● **Alıştırmanın Amacı**: Özofagus replasmanıyla ilgili metinde "Gastric transposition is" ifadesinden "dönük olarak incelendi." ifadesine kadar olan bölümü hiçbir değişiklik yapmadan yeniden yazar mısınız?

● **Verilen Metin**:
•••••
Results: 38 patients underwent gastric transposition
(GT) (19 patients) or coloesophagoplasty (CE) (19 patients). The preferred
technique was CE before 2012 and GT after 2012. All of the patients had
corrosive esophageal stricture in CE group. In GT group, diagnosis was
esophageal atresia (14) or corrosive esophageal stricture (5). Mean operation
age was 3.2±2.3 years in GT and 7.9±4.1 years in CE group. The treatment period
before replacement was 17.4±15.7 months in GT and 29.4±32 months in CE group.
The preferred route for graft transport was retrosternal or posterior
mediastinal. GT was performed at one- stage. Although in CE group, one- stage
(9 patients) or two-stage procedures were required. Coloesophagoplasty was
tried in two patients before gastric transposition in GT group. Colonic
necrosis was occurred in one of them. The other’s colon was not suitable for
transport due to insufficient vascular feeding. Major bleeding was seen in one patient
in each group and necessitated sternotomy for hemostasis. The rate of anastomotic
stricture was similar in both group (15%). The anastomotic leakage rate was 21%
in GT and 16 % in CE group. None of the leaks required surgical revision. No mortality
was seen and all of them could feed orally after the procedures.
Discussion: The esophageal replacement may be necessary in
treatment of corrosive esophageal strictures or long gap esophageal atresia.
The transport of the colon can compromise vascular feeding of the graft.
Gastric transposition is preferred primarily in our clinic due to the
advantages according to coloesophagoplasty with strong vascular feeding as a one-
stage procedure.
ÖZOFAGUS REPLASMANINDA GASTRİK TRANSPOZİSYON VE KOLOÖZOFAGOPLASTİNİN KARŞILAŞTIRILMASI
E Divarcı, Z Dökümcü, B Toker, C Özcan, A Erdener
Ege Üniversitesi Tıp Fakültesi, Çocuk Cerrahisi Anabilim Dalı
Amaç: Bu çalışmada özofagus replasmanı amacıyla uygulanan gastrik transpozisyon ve koloözofagoplasti operasyonlarının sonuçlarının karşılaştırılması amaçlandı.
Yöntem: Kliniğimizde 2005- 2015 tarihleri arasında özofagus replasmanı uygulanan hastaların kayıtları geriye dönük olarak incelendi.
•••••
● **Veri Kümesi Kesiti**:
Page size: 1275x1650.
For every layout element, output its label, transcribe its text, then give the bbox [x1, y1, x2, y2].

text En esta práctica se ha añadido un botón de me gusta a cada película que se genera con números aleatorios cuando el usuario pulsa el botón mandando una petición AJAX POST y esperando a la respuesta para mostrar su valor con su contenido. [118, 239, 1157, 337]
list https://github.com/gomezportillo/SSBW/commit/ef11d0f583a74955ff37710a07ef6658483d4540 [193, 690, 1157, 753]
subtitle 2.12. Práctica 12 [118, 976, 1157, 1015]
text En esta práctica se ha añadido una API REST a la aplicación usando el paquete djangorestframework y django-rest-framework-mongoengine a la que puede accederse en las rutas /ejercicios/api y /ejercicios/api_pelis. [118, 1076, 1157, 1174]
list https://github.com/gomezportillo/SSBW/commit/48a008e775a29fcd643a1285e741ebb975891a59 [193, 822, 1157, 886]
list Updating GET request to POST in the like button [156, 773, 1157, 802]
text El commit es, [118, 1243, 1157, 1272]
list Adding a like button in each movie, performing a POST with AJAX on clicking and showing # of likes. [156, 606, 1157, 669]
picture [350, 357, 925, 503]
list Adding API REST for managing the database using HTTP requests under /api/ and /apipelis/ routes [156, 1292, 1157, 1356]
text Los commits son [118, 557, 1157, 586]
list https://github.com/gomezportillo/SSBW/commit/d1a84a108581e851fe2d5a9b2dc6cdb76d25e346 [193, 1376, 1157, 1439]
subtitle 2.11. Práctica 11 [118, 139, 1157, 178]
•••••
● **Görevin Çözümü**:
Gastric transposition is preferred primarily in our clinic due to the
advantages according to coloesophagoplasty with strong vascular feeding as a one-
stage procedure.
ÖZOFAGUS REPLASMANINDA GASTRİK TRANSPOZİSYON VE KOLOÖZOFAGOPLASTİNİN KARŞILAŞTIRILMASI
E Divarcı, Z Dökümcü, B Toker, C Özcan, A Erdener
Ege Üniversitesi Tıp Fakültesi, Çocuk Cerrahisi Anabilim Dalı
Amaç: Bu çalışmada özofagus replasmanı amacıyla uygulanan gastrik transpozisyon ve koloözofagoplasti operasyonlarının sonuçlarının karşılaştırılması amaçlandı.
Yöntem: Kliniğimizde 2005- 2015 tarihleri arasında özofagus replasmanı uygulanan hastaların kayıtları geriye dönük olarak incelendi.